Взбежав на веранду, Лиза проскользнула в дом. У самого порога к ней выбежала легавая отцовская сука и повизгивая, терлась о ноги, радостная, поднималась, подпрыгивала на месте. Ее восторг еще крепче вселял в Лизу бодрые чувства. Поиграв с собакой, она направилась в свою комнату. Ей следовало сменить платье и причесаться по-новому, чтобы достойно выглядеть за столом.
Но проходя мимо отцовского кабинета, она вдруг услышала шорох внутри. Обычно князь Федор Иванович так рано никогда не садился за дела. Свято чтя давние традиции, князь вставал очень рано. Летом — с восходом солнца, а по осени и зимой — за несколько часов до света, на третьей страже, как сам он выражался, пользуясь еще старым византийским временем.

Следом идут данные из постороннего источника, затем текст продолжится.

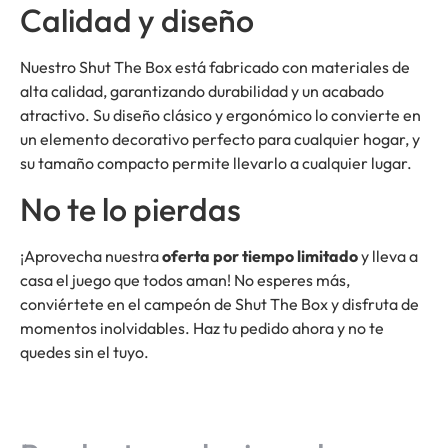
Calidad y diseño
Nuestro Shut The Box está fabricado con materiales de
alta calidad, garantizando durabilidad y un acabado
atractivo. Su diseño clásico y ergonómico lo convierte en
un elemento decorativo perfecto para cualquier hogar, y
su tamaño compacto permite llevarlo a cualquier lugar.
No te lo pierdas
¡Aprovecha nuestra
oferta por tiempo limitado
y lleva a
casa el juego que todos aman! No esperes más,
conviértete en el campeón de Shut The Box y disfruta de
momentos inolvidables. Haz tu pedido ahora y no te
quedes sin el tuyo.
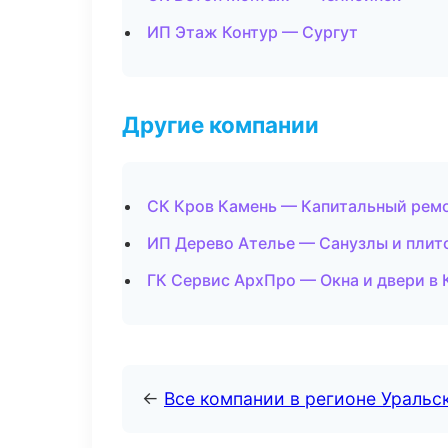
ИП Этаж Контур — Сургут
Другие компании
СК Кров Камень — Капитальный ремо
ИП Дерево Ателье — Санузлы и плит
ГК Сервис АрхПро — Окна и двери в
←
Все компании в регионе Уральс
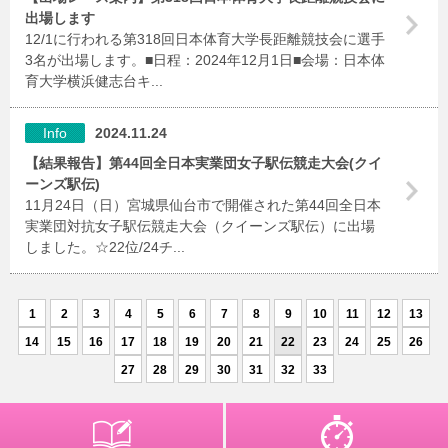
出場します
12/1に行われる第318回日本体育大学長距離競技会に選手
3名が出場します。■日程：2024年12月1日■会場：日本体
育大学横浜健志台キ...
Info
2024.11.24
【結果報告】第44回全日本実業団女子駅伝競走大会(クイ
ーンズ駅伝)
11月24日（日）宮城県仙台市で開催された第44回全日本
実業団対抗女子駅伝競走大会（クイーンズ駅伝）に出場
しました。☆22位/24チ...
1
2
3
4
5
6
7
8
9
10
11
12
13
14
15
16
17
18
19
20
21
22
23
24
25
26
27
28
29
30
31
32
33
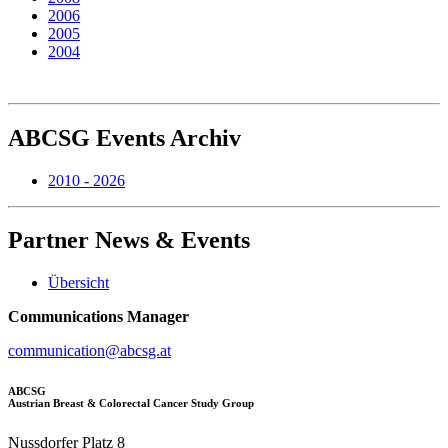
2006
2005
2004
ABCSG
Events Archiv
2010 - 2026
Partner
News & Events
Übersicht
Communications Manager
communication@abcsg.at
ABCSG
Austrian Breast & Colorectal Cancer Study Group
Nussdorfer Platz 8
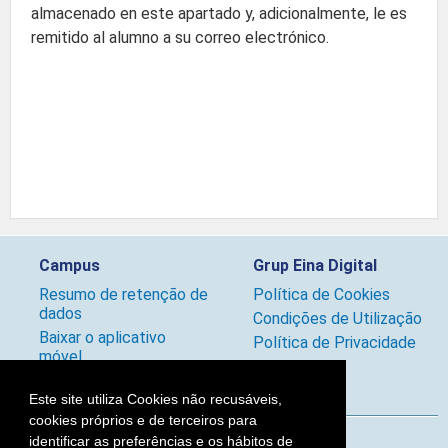
almacenado en este apartado y, adicionalmente, le es
remitido al alumno a su correo electrónico.
Campus
Grup Eina Digital
Resumo de retenção de
Política de Cookies
dados
Condições de Utilização
Baixar o aplicativo
Política de Privacidade
móvel.
Políticas
Este site utiliza Cookies não recusáveis,
cookies próprios e de terceiros para
identificar as preferências e os hábitos de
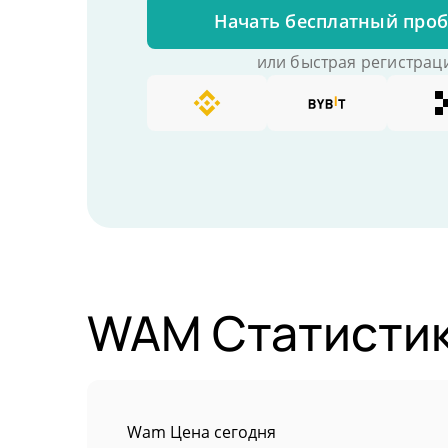
Начать бесплатный про
или быстрая регистраци
WAM Статистик
Wam Цена сегодня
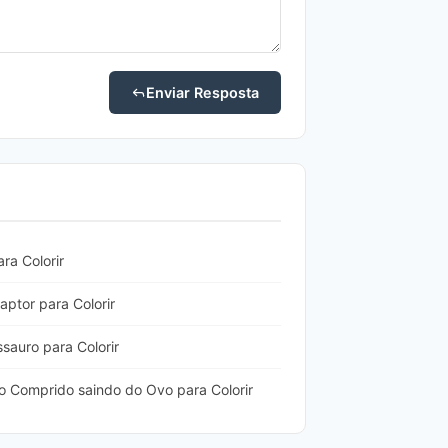
Enviar Resposta
ra Colorir
aptor para Colorir
sauro para Colorir
o Comprido saindo do Ovo para Colorir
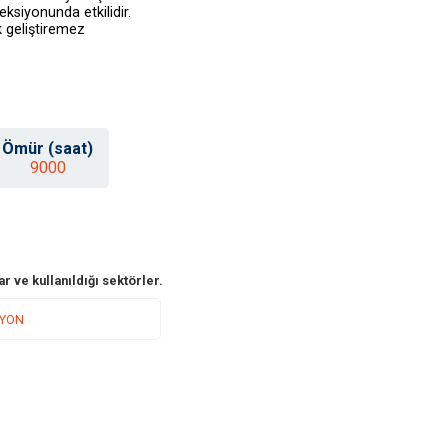
siyonunda etkilidir.
k geliştiremez
Ömür (saat)
9000
r ve kullanıldığı sektörler.
İYON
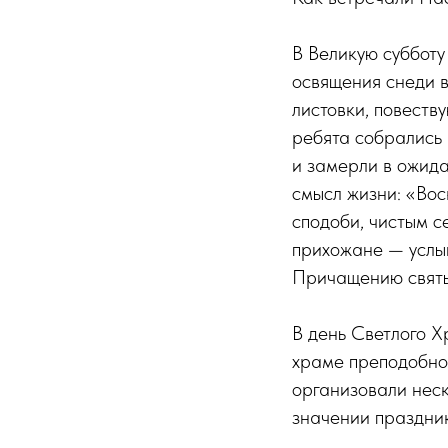
В Великую суббот
освящения снеди 
листовки, повеств
ребята собрались
и замерли в ожида
смысл жизни: «Вос
сподоби, чистым с
прихожане — услы
Причащению святы
В день Светлого Х
храме преподобно
организовали неск
значении праздник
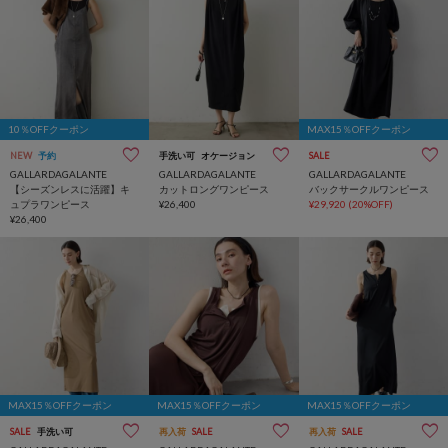
10％OFFクーポン
MAX15％OFFクーポン
NEW
予約
手洗い可
オケージョン
SALE
GALLARDAGALANTE
GALLARDAGALANTE
GALLARDAGALANTE
【シーズンレスに活躍】キ
カットロングワンピース
バックサークルワンピース
ュプラワンピース
¥26,400
¥29,920
(20%OFF)
¥26,400
MAX15％OFFクーポン
MAX15％OFFクーポン
MAX15％OFFクーポン
SALE
手洗い可
再入荷
SALE
再入荷
SALE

Молился всегда в уединении, по книге перед старинной иконой Феодоровской, подаренной еще предкам его московским архимандритом при государе Василии Третьем. Только потом, ожидая завтрака, сходил в кабинет и призывал к себе дворецкого и ключника с докладом и отдавал им распоряжения.
Если выходила нужда, то и сам не ленился пройтись по конским стойлам и на скотный двор, чтобы проверить, заложен ли корм, свежа ли вода для питья. Не доверяя слугам своим, он обычно во все тонкости вникал сам, даже с рук, бывало, кормил кур и гусей, а рабочим лошадям всегда приказывал поддать побольше овсяной муки.

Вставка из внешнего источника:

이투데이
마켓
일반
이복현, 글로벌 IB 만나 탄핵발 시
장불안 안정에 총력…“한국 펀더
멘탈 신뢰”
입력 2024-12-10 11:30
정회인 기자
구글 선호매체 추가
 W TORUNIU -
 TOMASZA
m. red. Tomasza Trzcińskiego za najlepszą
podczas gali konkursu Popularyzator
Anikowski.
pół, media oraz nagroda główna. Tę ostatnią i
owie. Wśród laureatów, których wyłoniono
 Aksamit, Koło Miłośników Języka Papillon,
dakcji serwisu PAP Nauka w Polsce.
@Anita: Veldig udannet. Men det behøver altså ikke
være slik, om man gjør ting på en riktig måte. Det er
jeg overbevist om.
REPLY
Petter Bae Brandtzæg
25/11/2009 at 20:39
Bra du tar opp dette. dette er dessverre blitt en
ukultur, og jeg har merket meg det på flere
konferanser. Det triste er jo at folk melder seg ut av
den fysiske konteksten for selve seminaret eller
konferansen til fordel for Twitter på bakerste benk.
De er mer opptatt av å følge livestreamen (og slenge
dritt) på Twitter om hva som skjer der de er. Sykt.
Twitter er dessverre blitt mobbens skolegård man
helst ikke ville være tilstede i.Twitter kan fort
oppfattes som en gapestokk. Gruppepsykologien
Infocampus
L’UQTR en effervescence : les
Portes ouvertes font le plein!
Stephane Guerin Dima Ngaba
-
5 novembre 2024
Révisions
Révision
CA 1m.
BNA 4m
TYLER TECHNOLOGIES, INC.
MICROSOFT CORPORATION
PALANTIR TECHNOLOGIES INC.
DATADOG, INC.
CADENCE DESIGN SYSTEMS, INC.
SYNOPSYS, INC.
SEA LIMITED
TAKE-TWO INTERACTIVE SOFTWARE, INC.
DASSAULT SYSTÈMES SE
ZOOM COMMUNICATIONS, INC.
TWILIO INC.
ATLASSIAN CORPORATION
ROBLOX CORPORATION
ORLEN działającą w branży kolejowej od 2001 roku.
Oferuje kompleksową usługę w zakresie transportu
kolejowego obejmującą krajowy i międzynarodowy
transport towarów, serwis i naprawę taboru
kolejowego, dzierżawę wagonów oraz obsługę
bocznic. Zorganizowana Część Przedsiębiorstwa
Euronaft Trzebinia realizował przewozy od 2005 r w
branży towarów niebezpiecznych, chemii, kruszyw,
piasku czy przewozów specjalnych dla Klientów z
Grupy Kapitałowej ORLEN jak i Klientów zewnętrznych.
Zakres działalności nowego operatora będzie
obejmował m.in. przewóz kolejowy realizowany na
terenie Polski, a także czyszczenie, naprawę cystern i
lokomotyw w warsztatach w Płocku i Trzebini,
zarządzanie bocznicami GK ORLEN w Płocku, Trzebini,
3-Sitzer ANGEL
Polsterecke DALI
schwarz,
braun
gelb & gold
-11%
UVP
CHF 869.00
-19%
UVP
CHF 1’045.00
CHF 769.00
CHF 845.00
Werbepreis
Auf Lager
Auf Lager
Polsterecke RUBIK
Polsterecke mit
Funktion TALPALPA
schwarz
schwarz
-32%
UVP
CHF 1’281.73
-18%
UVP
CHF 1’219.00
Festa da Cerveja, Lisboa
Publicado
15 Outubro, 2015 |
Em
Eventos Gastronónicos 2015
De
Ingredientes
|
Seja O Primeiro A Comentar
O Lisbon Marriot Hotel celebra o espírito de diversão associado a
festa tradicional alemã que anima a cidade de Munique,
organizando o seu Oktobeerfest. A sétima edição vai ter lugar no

Но теперь, еще всходя на крыльцо, Лиза слышала, как из своих покоев батюшка ее кричал кому-то: — Ты пойди, скажи там, что Елена Михайловна велела корень редьки в ломтики помельче крошить, а те, что вывялились уже на солнце в горшке толочь да в патоку укладывать! И пряностей не жалеть. Перца, мускату сыпать, гвоздики побольше. Разучились нынче мазюню на Белозерье делать, а ведь прежде как вкусна была!

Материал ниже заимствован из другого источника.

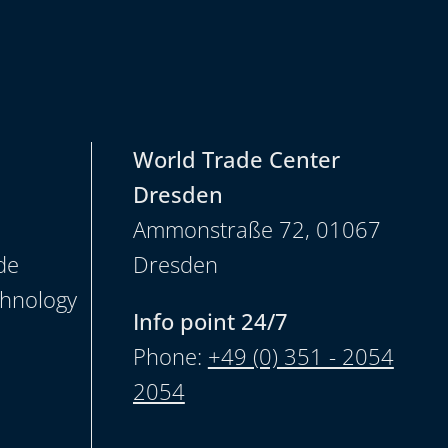
World Trade Center
Dresden
Ammonstraße 72, 01067
de
Dresden
chnology
Info point 24/7
Phone:
+49 (0) 351 - 2054
2054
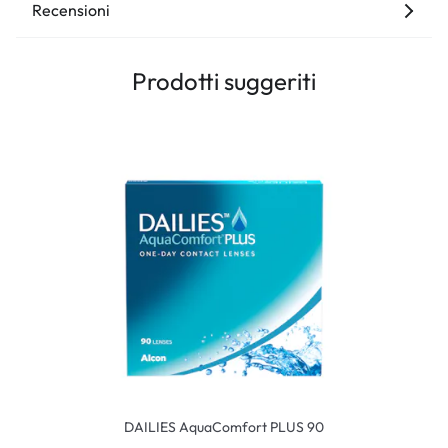
Recensioni
Prodotti suggeriti
DAILIES AquaComfort PLUS 90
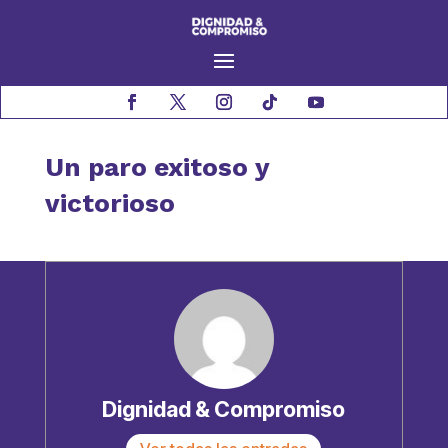
Un paro exitoso y
victorioso
Dignidad & Compromiso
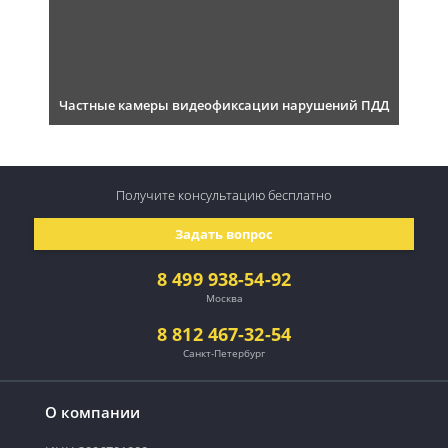
Частные камеры видеофиксации нарушений ПДД
Получите консультацию
бесплатно
Задать вопрос
8 499 938-54-92
Москва
8 812 467-32-54
Санкт-Петербург
О компании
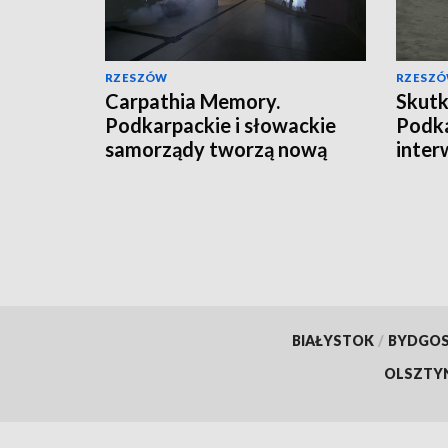
RZESZÓW
RZESZ
Carpathia Memory.
Skutk
Podkarpackie i słowackie
Podka
samorządy tworzą nową
inter
markę turystyczną
razy
BIAŁYSTOK
/
BYDGO
OLSZTY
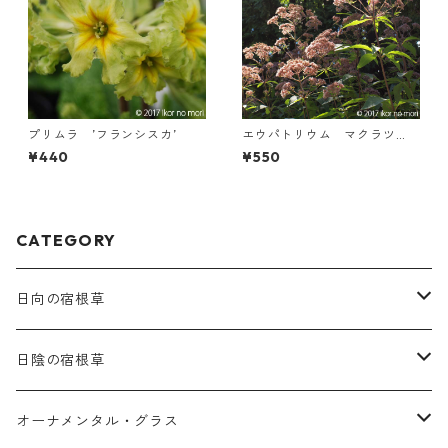
プリムラ ’フランシスカ’
エウパトリウム マクラツ
ム ’アトロプルプレウム’
¥440
¥550
CATEGORY
日向の宿根草
ア行
日陰の宿根草
アガパンツス
カ行
ア行
オーナメンタル・グラス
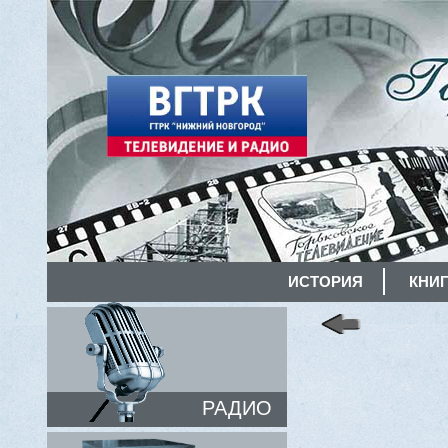
ИСТОРИЯ
КНИГ
РАДИО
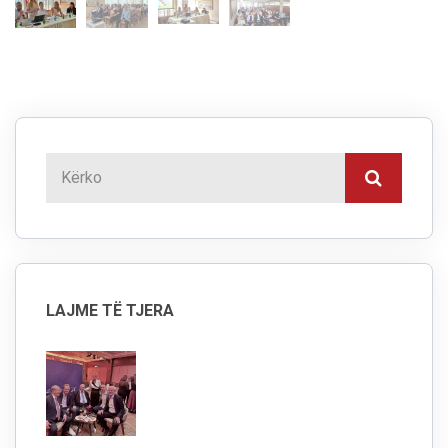
LAJME TË TJERA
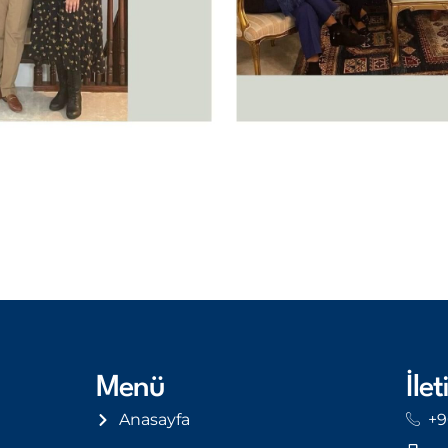
Menü
İlet
Anasayfa
+9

Да, княжна Лиза знала, что любил мазюню из вишен да из редьки батюшка ее. Всегда сам проверял, как запечатывали ее в горшки, да как в печь ставили. Никогда не забывал посмотреть самолично, даже и супружнице своей не доверяя. Только нынче по реплике его выходило, что князь Федор Иванович из покоев своих еще и не думал спускаться, так что вовсе никак не мог оказаться он в кабинете.
Кто же находился там? Новая тревога закралась в сердце Лизы. Сняв со светца свечу, она огляделась вокруг — никого. Ступая на цыпочках, подошла к двери кабинета и тихонько приоткрыла его. Отцовский кабинет медленно осветился внесенной свечой. Выступили подробности, знакомые Лизе с детства: оленьи рога на стенах, полки с книгами, зеркало печи с отдушником, обитый красной парчой диван, большой стол. На столе — открытая книга, какие-то бумаги, исписанные почерком князя, хрустальная пепельница.
Едва только Лиза вошла в кабинет, вся радость и веселье, испытанные ее на скотном дворе при взгляде на новорожденную телку мгновенно улетучились. Ее как будто снова охватили прежние сомнения и страх, какой-то голос твердил: «Нет, нет. Ты никуда не денешься, ты никогда не станешь другой. Ты все равно останешься прежней со всем твоим вечным недовольством собой, напрасными попытками исправления и падениями, с ожиданием счастья, которое никогда не придет к тебе. Все, что ожидает тебя впереди — это судьба твоего брата Арсения. И ты пойдешь этим путем, как бы не сопротивлялась.»